If a foreign investor seeks to work specifically within one of the above mentioned areas then this will help to ensure local support.
The Pros and Cons of investing in Ethiopia
Investing in Ethiopia is interesting for the following reasons:
- Cheap labour costs
- Cheap energy costs
- Relative proximity of the market to Europe and the Middle East.
However, an investor should also bear in mind that the energy supply is unreliable (sometimes 30-40% will be down); the local skill set can be limited and labour productivity has historically been low (although this is improving); and access to finance is not always easy. It is also important to be aware of the following risks:
- Debt - The Ethiopian government owes a lot of money to foreigners particularly from the International Monitory Fund (IMF), Chinese government and Chinese banks. If the current instability continues the creditors are even less likely to be paid. Even before the start of the current crisis, the IMF referred to this as "Debt stress''.
- ForEx - The ForEx is controlled by the National Bank of Ethiopia. Many investors need to get their money out but there are considerable delays. There are very little reserves of foreign currency in the treasury of the National Bank of Ethiopia.
- Politics - The current political situation in the country has led to considerable uncertainty.
- Local Politics - Although central government assures any potential investor that land is available for their investment operations, often the local community does not want this and many conflicts around land rights have arisen.
- Corruption - Historically corruption has not been a major issue in Ethiopia, but there are signs that this is changing. While central government has moved towards a developmental state model, it seems as though this has somehow brought about a change of mentality in the country, and there are increasingly high levels of corruption being recorded.
Local content rules
In general there is not requirement for foreign businesses investing in Ethiopia to use locally produced raw material, local labour, etc. However, in some specific sector areas such rules are in force. For example, under the Proclamation to Regulate Petroleum Operation (Proclamation 295/1986) contractors and sub-contractors are required to give preference to the local employees of Ethiopia rather than expatriate employees. Even in this situation though, the proclamation does not set out a minimum quota.

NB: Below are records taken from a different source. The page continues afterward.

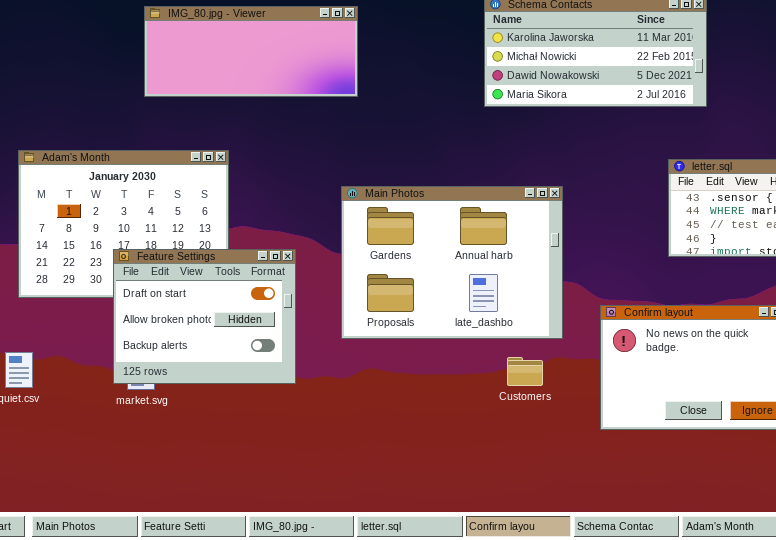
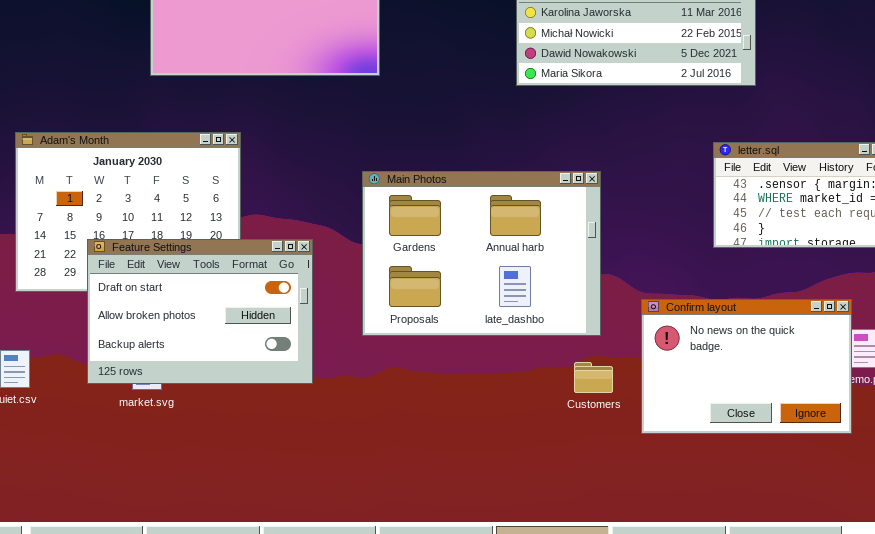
Feature Settings: [113,249,296,384] -> [87,239,313,384], resized
Customers: [507,357,543,386] -> [574,362,613,393], moved

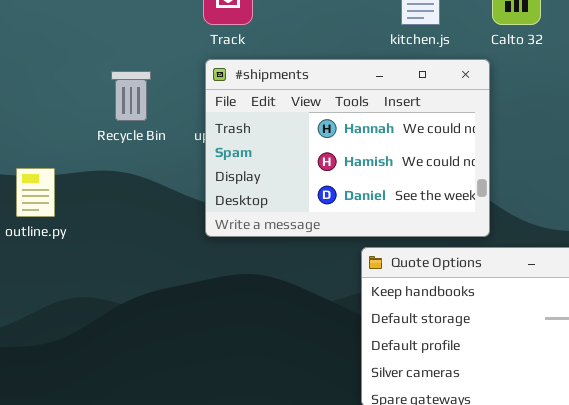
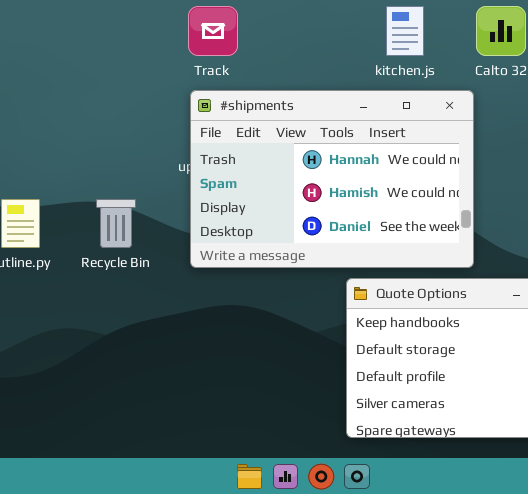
Recycle Bin: [111,71,151,121] -> [96,199,136,248], moved

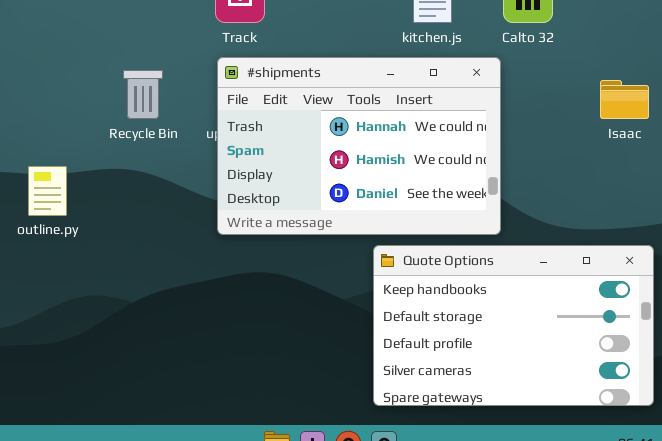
Recycle Bin: [96,199,136,248] -> [123,70,163,119], moved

Registering business in Ethiopia
Another thing to bear in mind when considering investment in Ethiopia, is commitment needed to register a business there. Although the process is not lengthy and legal fees are not extortionate, it does require regular visits to the Ethiopian Investment Agency and considerable patience and perseverance from the person on the ground. "Come back tomorrow" is a frequently repeated phrase.
Investing in Ethiopia can be challenging for a foreign investor, but if they take advice, build trust with the government, invest in line with the Growth and Transformation Plan and make big investments, then there can be rich rewards.